REQUIRED ACTION –
Exactly as written, copy every line from the one containing "OSBL3_HUMAN, HOVERGENr49: 4 -> 3" through the end of the records, with the pictures left out.

SUPPLIED MATERIAL –
=== Section Start ===

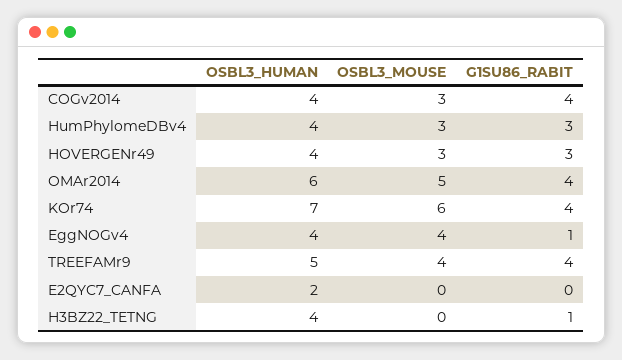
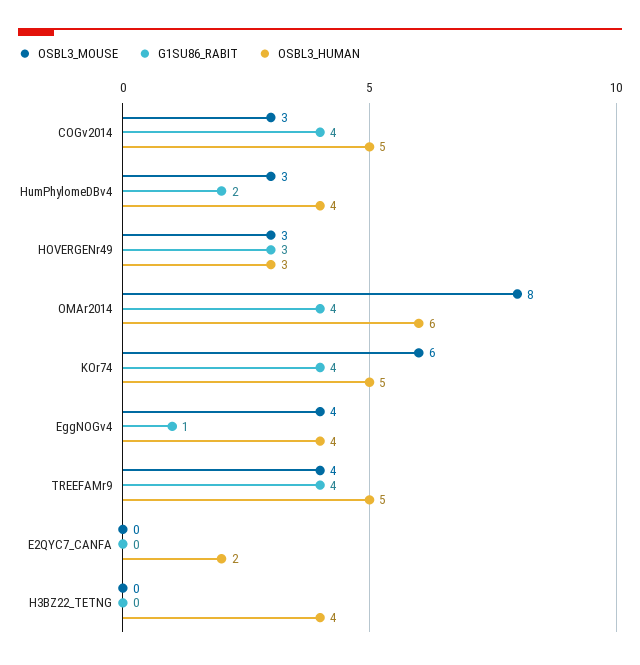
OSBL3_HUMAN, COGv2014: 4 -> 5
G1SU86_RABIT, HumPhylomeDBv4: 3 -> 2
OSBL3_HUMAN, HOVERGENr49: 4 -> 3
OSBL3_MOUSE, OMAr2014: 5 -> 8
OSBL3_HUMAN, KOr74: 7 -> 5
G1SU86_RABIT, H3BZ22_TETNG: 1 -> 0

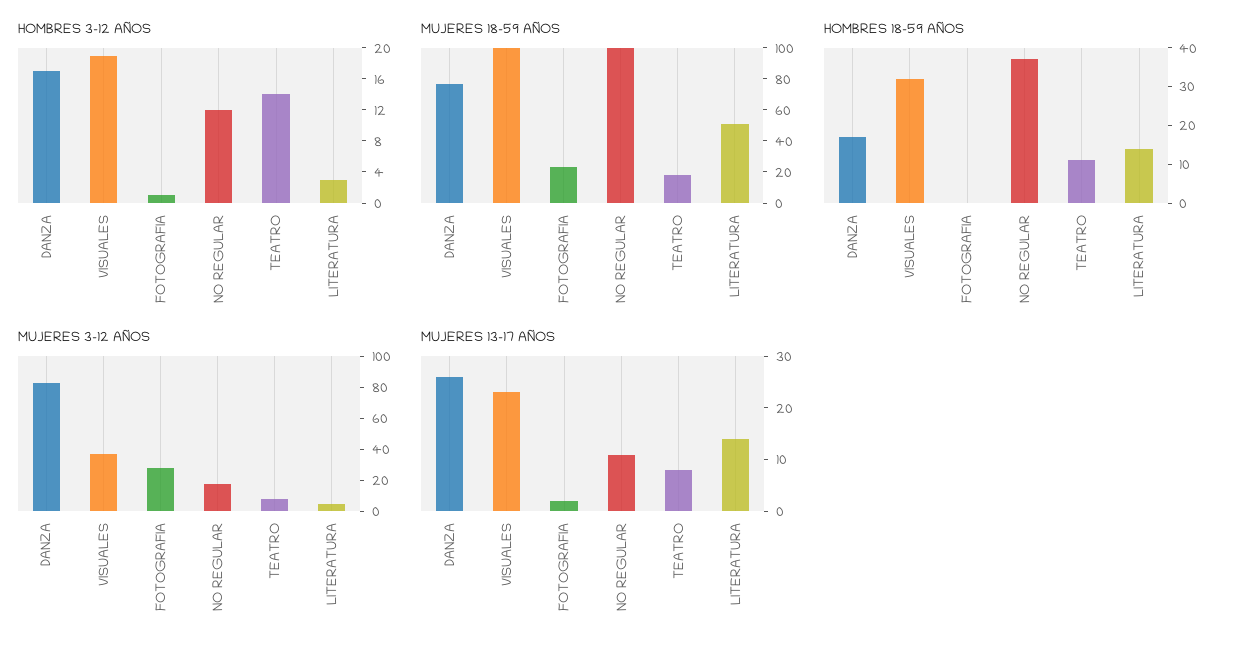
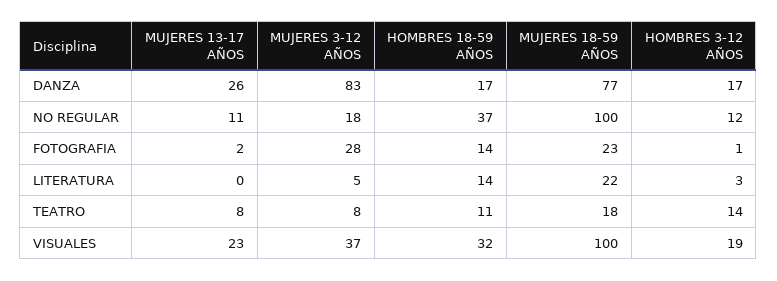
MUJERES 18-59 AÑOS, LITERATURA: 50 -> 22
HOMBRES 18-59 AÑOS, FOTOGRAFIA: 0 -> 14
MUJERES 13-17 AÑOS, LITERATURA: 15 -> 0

=== Section End ===

EXERCISE OUTPUT –
OSBL3_HUMAN, HOVERGENr49: 4 -> 3
OSBL3_MOUSE, OMAr2014: 5 -> 8
OSBL3_HUMAN, KOr74: 7 -> 5
G1SU86_RABIT, H3BZ22_TETNG: 1 -> 0

MUJERES 18-59 AÑOS, LITERATURA: 50 -> 22
HOMBRES 18-59 AÑOS, FOTOGRAFIA: 0 -> 14
MUJERES 13-17 AÑOS, LITERATURA: 15 -> 0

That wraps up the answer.